NFS with Kerberos and NFS without Kerberos are two quite different things
One of the big divisions between NFS v3 and NFS v4 is that NFS v4 is normally used with Kerberos. In normal configurations, this means that Kerberos is used to authenticate user requests; a NFS v4 client that claims to be making a NFS request on behalf of a given user must prove this by presenting an appropriate Kerberos ticket. This is different from NFS v3, where normally NFS clients are trusted by the NFS server to identify which UID the client is making the NFS request on behalf of. A while back I expressed an opinion about this on the Fediverse:
Hot take on NFS: NFS with Kerberos and NFS without Kerberos are two different things that aren't all that comparable, and Kerberos for NFS is a very limited fix for a very limited vulnerability that doesn't apply to most people.
(NFS with Kerberos could in theory be used for wide-area file sharing access, but in practice I believe this is almost never used. Especially over the Internet.)
In my view, the primary threat this form of Kerberos protects you from is untrusted single-user machines that claim the user has logged in to them when the user hasn't. If you trust the machines, you can trust their claims of what user they're acting on behalf of. If you don't trust a machine and people log into it, it's game over for every user that logs into the machine; the machine acquires access to their Kerberos information and can now make whatever NFS requests in their name that it wants to.
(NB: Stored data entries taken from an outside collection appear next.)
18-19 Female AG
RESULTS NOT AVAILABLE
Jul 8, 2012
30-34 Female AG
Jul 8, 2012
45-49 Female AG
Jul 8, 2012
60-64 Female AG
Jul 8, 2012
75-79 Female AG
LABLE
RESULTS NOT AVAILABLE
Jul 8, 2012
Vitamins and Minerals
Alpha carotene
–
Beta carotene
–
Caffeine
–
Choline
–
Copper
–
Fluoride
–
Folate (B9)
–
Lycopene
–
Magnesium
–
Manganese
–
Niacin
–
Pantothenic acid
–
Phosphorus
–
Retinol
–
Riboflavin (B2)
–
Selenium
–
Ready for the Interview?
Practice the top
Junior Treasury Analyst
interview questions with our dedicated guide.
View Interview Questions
If you can't trust a multi-user machine, you shouldn't allow people to log into it. So the primary threat you're protecting against is an untrusted machine operated by user A claiming that it's actually acting on behalf of user B, when user B has never touched the machine.
This is a common threat profile in the individual laptop and desktop space. But very few people are trying to use NFS in that environment (and for good reason); most commonly people use SMB/CIFS there. NFS today is mostly used between servers, where this threat is mostly not applicable.
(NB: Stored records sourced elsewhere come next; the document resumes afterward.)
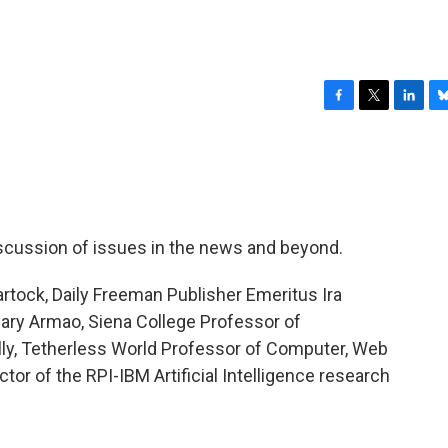
F
T
L
B
a
w
i
l
c
i
n
u
e
t
k
e
b
t
e
s
o
e
d
k
o
r
I
y
discussion of issues in the news and beyond.
k
n
rtock, Daily Freeman Publisher Emeritus Ira
mary Armao, Siena College Professor of
lly, Tetherless World Professor of Computer, Web
tor of the RPI-IBM Artificial Intelligence research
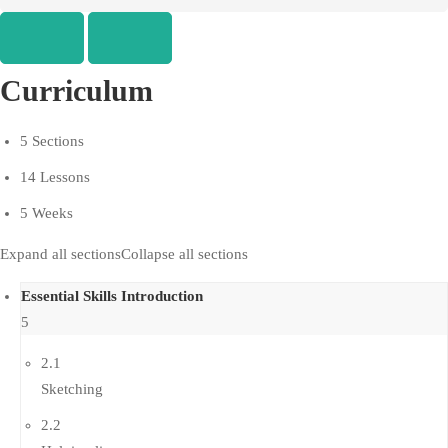
Curriculum
5 Sections
14 Lessons
5 Weeks
Expand all sections
Collapse all sections
Essential Skills Introduction
5
2.1
Sketching
2.2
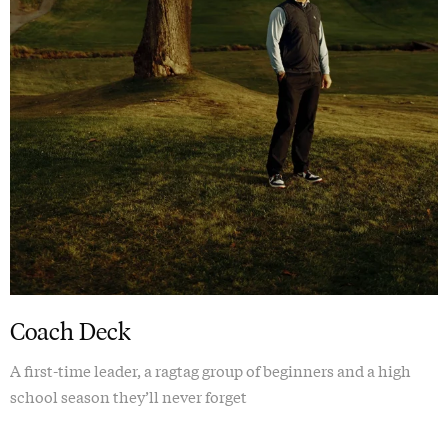
Coach Deck
A first-time leader, a ragtag group of beginners and a high
school season they’ll never forget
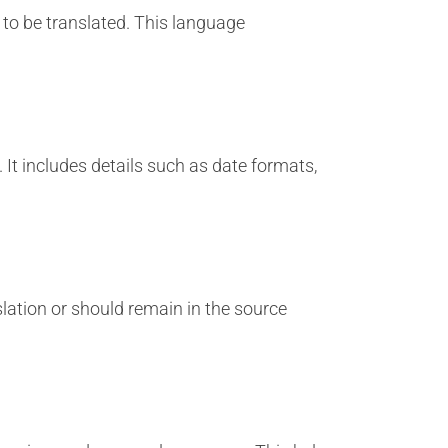
 to be translated. This language
 It includes details such as date formats,
lation or should remain in the source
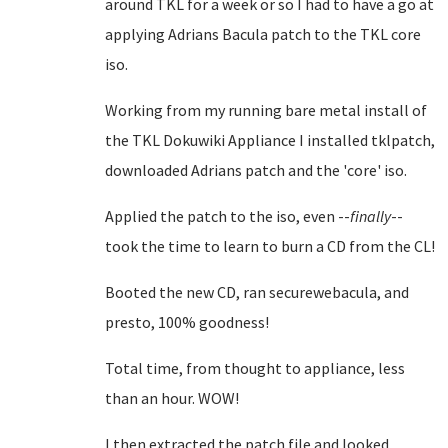
around TKL for a week or so I had to have a go at
applying Adrians Bacula patch to the TKL core
iso.
Working from my running bare metal install of
the TKL Dokuwiki Appliance I installed tklpatch,
downloaded Adrians patch and the 'core' iso.
Applied the patch to the iso, even --
finally
--
took the time to learn to burn a CD from the CL!
Booted the new CD, ran securewebacula, and
presto, 100% goodness!
Total time, from thought to appliance, less
than an hour. WOW!
I then extracted the patch file and looked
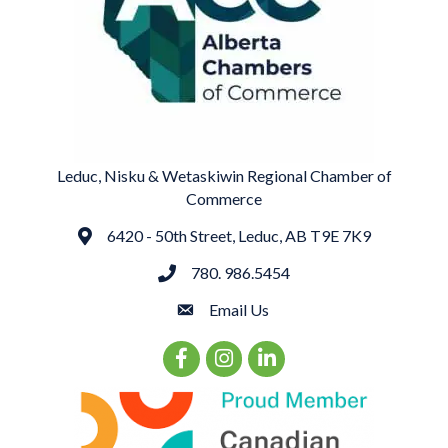
Leduc, Nisku & Wetaskiwin Regional Chamber of
Commerce
6420 - 50th Street, Leduc, AB T9E 7K9
Address
780. 986.5454
phone
Email Us
email
Facebook Icon
Instagram Icon
LinkedIn Icon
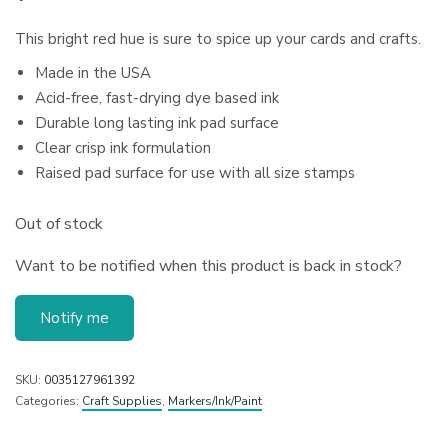
This bright red hue is sure to spice up your cards and crafts.
Made in the USA
Acid-free, fast-drying dye based ink
Durable long lasting ink pad surface
Clear crisp ink formulation
Raised pad surface for use with all size stamps
Out of stock
Want to be notified when this product is back in stock?
Notify me
SKU:
0035127961392
Categories:
Craft Supplies
,
Markers/Ink/Paint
Why this form of NFS with Kerberos isn't particularly comparable to NFS without it is that this form of NFS with Kerberos requires you to give up essentially all unattended operations that NFS clients might perform on behalf of users. Crontab entries, web CGIs or long running web server processes (including ones you want to use to get around file access permissions), server side filtering in your mail system, sufficiently long running compute jobs in your SLURM compute cluster, automatically distributed containerized workloads, generally none of those work because none of them are in a position to get the necessary Kerberos authentication from the actual person involved. All of them have to say 'trust me that I'm acting on behalf of this person', and in the usual form of NFS with Kerberos the NFS server's answer is 'no I don't trust you, prove it'.
NFS without Kerberos can be used on NFS clients as more or less just another Unix filesystem, although sharing a single area between NFS clients may require some additional work. The normal form of NFS with Kerberos can't be used that way because to a large extent it can't be used for what we could call 'background' activities, only for 'foreground' ones that happen when people are actively logged in. In many environments, ours included, these 'background' activities are quite important for the overall system, which means a switch from NFS without Kerberos to the common form of NFS with Kerberos would be a serious loss of capabilities.
(If you do face the threat that NFS with Kerberos is good at defeating, then you probably have no choice; you can't use NFS without Kerberos.)